F A T T E N



stuff can take time to get great. Contemporary art is a bit fast. I think its great that people by art work, but perhaps it should be more like putting some bucks in the collection plate, excitedly, not charity like but joyful 'woooooooooooo! that's great here is what I work for, have it, keep being an artist'. Drop the investment rot - level with me. I think that's how Peter Fay does it. But the 'collection' compulsion can be, be a bit to quick sometimes to. Making feels like writing a essay. I pick stuff up, work a bit, put it down, pick up another, change medium, don't get bored, keep up, look at an one done earlier, remind yourself of what you can do, fatten and fatten and fatten up. I learnt how to do this watching Dad fix machinary. Finding solutions form only in the location. Fill out your paragraphs - read the introduction - change the direction of argument with a new work, remember the complete gas of a thing you felt to make to start in the first place... so if something is taken from you, or defined or spoken for mid stride, you can be left naked to start again. To slog through the bottom place down in the dark again. To be left with out a reason to make, to not think that art should be done, to be held by being a perfectionist, lectures would say things like'zanny artist' and 'madame bodge' but I don't mean to be grotty. I don't think grotty is shocking. That's to toooo lame.

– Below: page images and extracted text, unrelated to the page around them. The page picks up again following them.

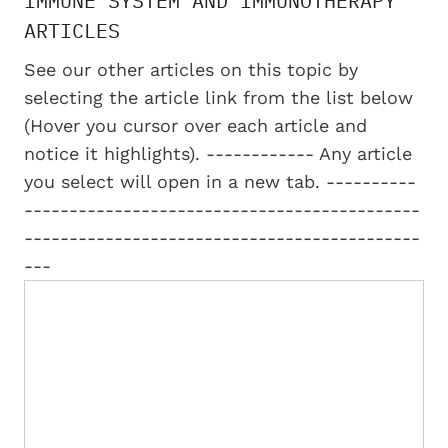
IMMUNE SYSTEM AND IMMUNOTHERAPY
ARTICLES
See our other articles on this topic by
selecting the article link from the list below
(Hover you cursor over each article and
notice it highlights). ------------ Any article
you select will open in a new tab. ----------
--------------------------------------------
--------------------------------------------
---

Sorry sorry, back to the start, so you have to hang out with something for it to get great. your own work and others. so with contemporary art you see it once and its gone, and if it's showed again people get appalled and hoity. But what if you saw Duchamps Mona Lisa with her moustache only once and at the time it was made? You'd think jerk, not because of the defacement, but because of the flippant callous reactionary empty jerkness of it. Though now moved through time it's gotten fat as, with everything.